Ash borer doesn’t like deep freezes, either
Five good things about the Freeze of ’14:
1. During the entire period this week when temperatures were below zero, the city had absolutely no problem with streakers.
2. Telemarketers throughout the area voluntarily agreed to suspend cold calls.
3. People had no excuse to miss the last BCS Championship Game, and it actually turned out to be a good game.
4. There were no reports of venomous reptiles.
5. Eggs laid by the emerald ash borer may not have survived.
Of all these beneficial developments, No. 5 could prove to be the most worthy of celebration.
As tree-lovers here well know, emerald ash borers are beetles who lay their eggs in ash trees, and the larvae that emerge from them burrow in and damage and destroy those beautiful trees.
Thousands of ash trees along Fort Wayne streets have been destroyed. Nationally, these half-inch-long larvae, which sneaked into the country from China a few years ago, have killed millions of trees.

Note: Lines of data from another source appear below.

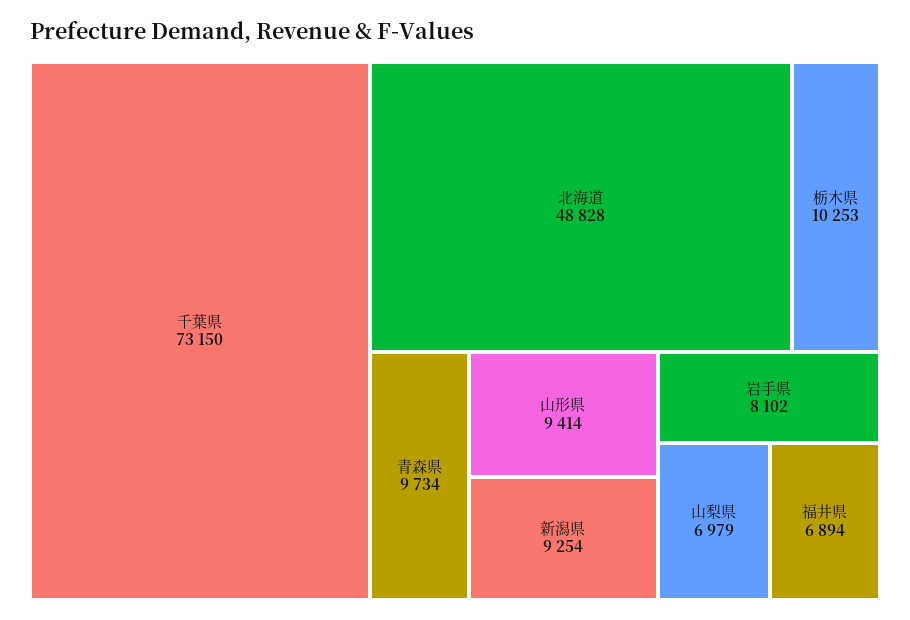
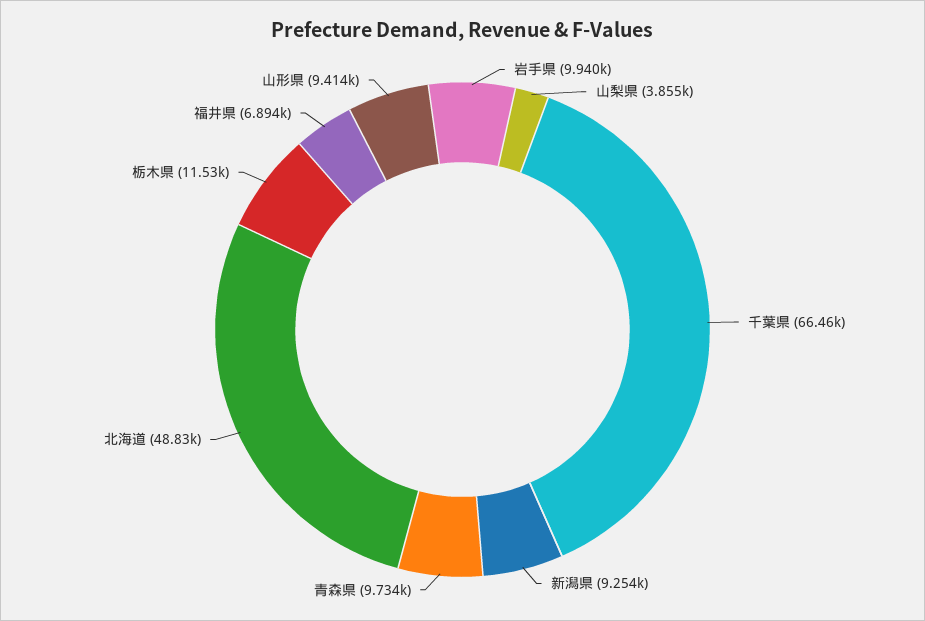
  {
-   "千葉県": 73150,
+   "千葉県": 66460,
    "北海道": 48828,
-   "栃木県": 10253,
+   "栃木県": 11530,
    "青森県": 9734,
    "山形県": 9414,
    "新潟県": 9254,
-   "岩手県": 8102,
+   "岩手県": 9940,
-   "山梨県": 6979,
+   "山梨県": 3855,
    "福井県": 6894
  }

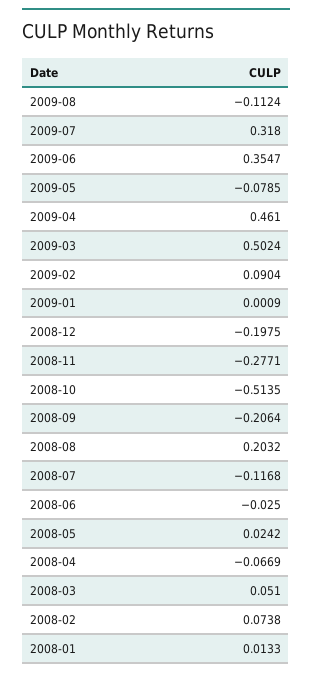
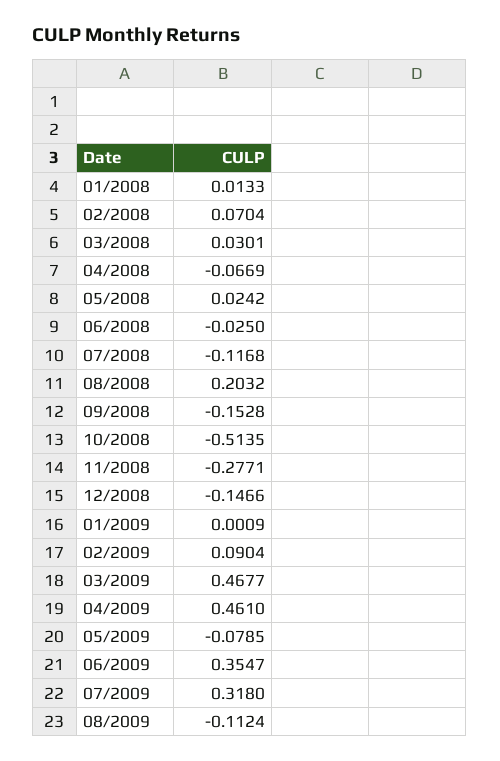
  {
    "2009-08": -0.1124,
    "2009-07": 0.318,
    "2009-06": 0.3547,
    "2009-05": -0.0785,
    "2009-04": 0.461,
-   "2009-03": 0.5024,
+   "2009-03": 0.4677,
    "2009-02": 0.0904,
    "2009-01": 0.0009,
-   "2008-12": -0.1975,
+   "2008-12": -0.1466,
    "2008-11": -0.2771,
    "2008-10": -0.5135,
-   "2008-09": -0.2064,
+   "2008-09": -0.1528,
    "2008-08": 0.2032,
    "2008-07": -0.1168,
    "2008-06": -0.025,
    "2008-05": 0.0242,
    "2008-04": -0.0669,
-   "2008-03": 0.051,
+   "2008-03": 0.0301,
-   "2008-02": 0.0738,
+   "2008-02": 0.0704,
    "2008-01": 0.0133
  }

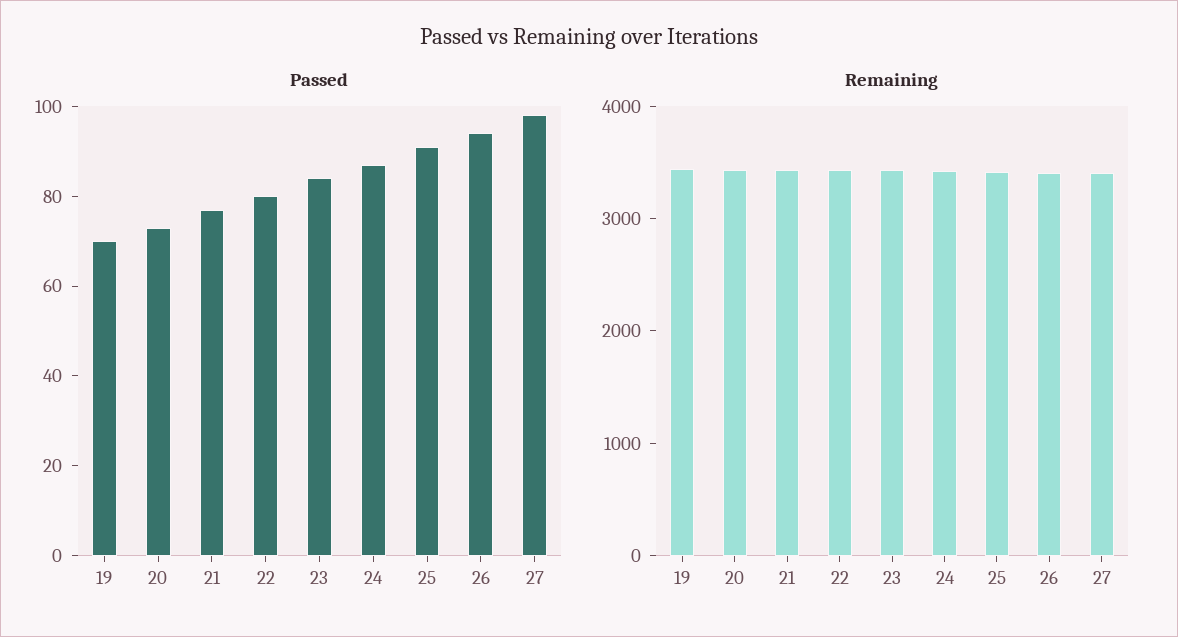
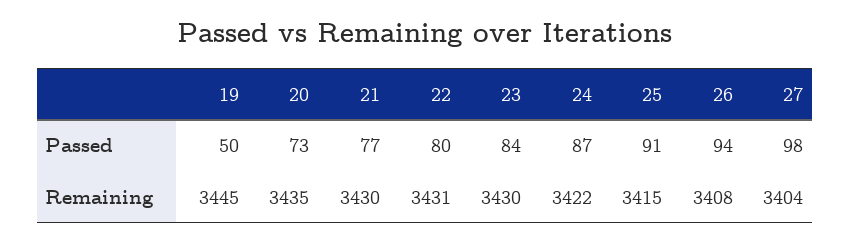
  {
    "Passed": {
-     "19": 70,
+     "19": 50,
      "20": 73,
      "21": 77,
      "22": 80,
      "23": 84,
      "24": 87,
      "25": 91,
      "26": 94,
      "27": 98
    },
    "Remaining": {
      "19": 3445,
      "20": 3435,
      "21": 3430,
      "22": 3431,
      "23": 3430,
      "24": 3422,
      "25": 3415,
      "26": 3408,
      "27": 3404
    }
  }

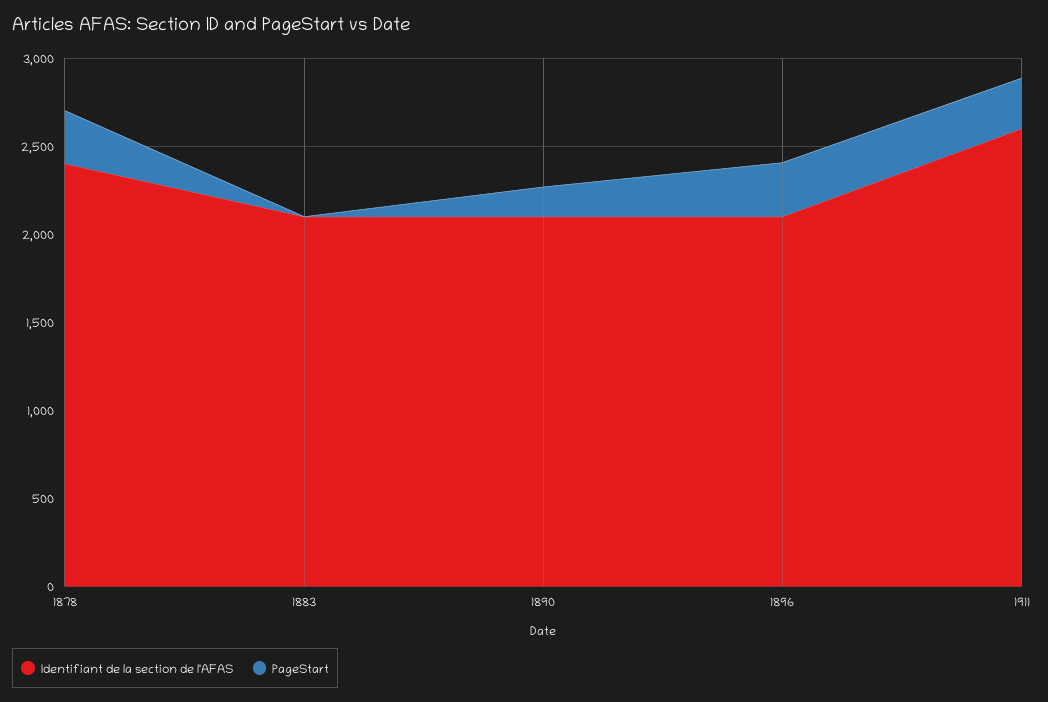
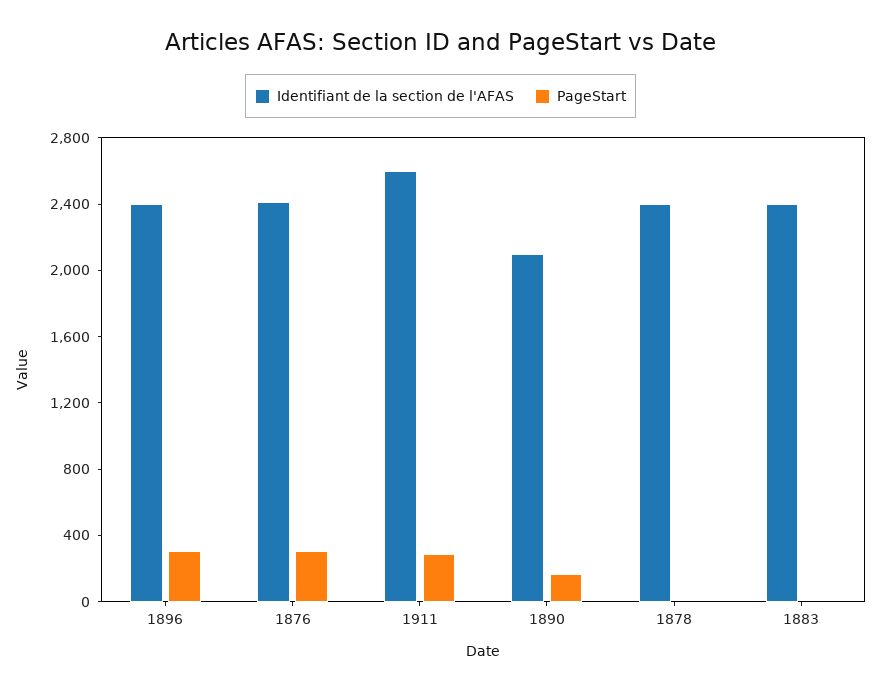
  {
    "Identifiant de la section de l'AFAS": {
      "1878": 2400,
-     "1883": 2100,
+     "1883": 2400,
      "1890": 2100,
-     "1896": 2100,
+     "1896": 2400,
-     "1911": 2600
+     "1911": 2600,
+     "1876": 2400
    },
    "PageStart": {
-     "1878": 300,
+     "1878": 0,
      "1883": 0,
      "1890": 200,
      "1896": 300,
-     "1911": 300
+     "1911": 300,
+     "1876": 300
    }
  }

Experts in (even) colder regions of the United States are already expressing hope that the big chill has already knocked off most of the damnable insects. Even one season of reduced borer populations could give entomologists time to get the problem under control and save trees. It could also give purpose and meaning to our own struggles to survive these last few days.
But Ricky Kemery, Purdue Horticulture Extension educator, said in an email Wednesday that it’s still too early to tell here. Extreme weather has affected insect populations such as gypsy moths and bagworms in the past, Kemery continued, and extended rainy weather cut the number of yellow jackets a few years ago.
Late spring freezes and prolonged cold spring weather can also delay or diminish pests.
Mother Nature is fickle, however. Sometimes weather that affects some pests promotes others, Kemery wrote. Cool, wet weather last spring led to an increase in the aphid population, for instance.
So, maybe there are only four good things about the Freeze of ’14. But don’t count your ash borers before they hatch.
Amendment beyond help
Here’s a thought: If a proposed constitutional amendment is so ambiguous as to require separate, explanatory legislation six times greater in length than the resolution, perhaps it’s time to admit the proposal is flawed beyond repair.
That point might be evident to most Hoosiers, but it’s not clear to Republican legislative leaders. They will push ahead Monday with a hearing on House Joint Resolution 3, a poorly disguised effort to write a definition of marriage into the state constitution, formerly known as House Joint Resolution 6.
Unfortunately, instead of addressing the amendment’s defects through proper channels, they’re trying to sidestep and obfuscate the process by introducing a bill they think explains away the potential harm to Hoosier families, said Megan Robertson, campaign manager for Freedom Indiana, the bipartisan coalition spearheading the fight against the same-sex marriage resolution. The bill is as troublesome as the amendment itself, which was renumbered to further confuse Hoosiers.
Ed Feigenbaum of Indiana Legislative Insight called House Bill 1153, the odd companion bill, perhaps unprecedented. Senate President Pro Tem David Long, R-Fort Wayne, said it was needed to clarify the proposed amendment. This takes the guesswork’ out of HJR 3, Long said. It lays out a clear statement for the courts and Hoosier voters what the intended consequences are and that there are no unintended consequences.
Clear statement? Then how is it that Long and House Speaker Brian Bosma, R-Indianapolis, share different views on the proposal’s effect on civil unions?
The Senate leader said he isn’t sure they can’t occur, while Bosma said they would still be banned.
Enough with the frantic effort to save face on this divisive social issue. Same-sex marriage already is prohibited by state law – is the flawed resolution really worth years of costly litigation?
Hats employ Hoosiers
Hats off to Boone County for its selection as the new headquarters for Hat World, a sports apparel retailer with plans to build a nearly $22 million headquarters in Zionsville. The company, with more than 1,000 retail stores across the nation, plans to add about 300 new administrative, finance, human resource and business development positions there by early 2016.
New jobs are welcome anywhere in Indiana, but we can’t help wishing they had gone to one of the Indiana counties still struggling with unemployment. At 6 percent unemployment for November, Boone County has the state’s seventh-lowest unemployment rate. Nearby Madison County was at 8.3 percent for November, while Fayette County stands at 9.9 percent unemployment.
Median household income in Boone County is $68,774, compared with $48,374 for the rest of the state.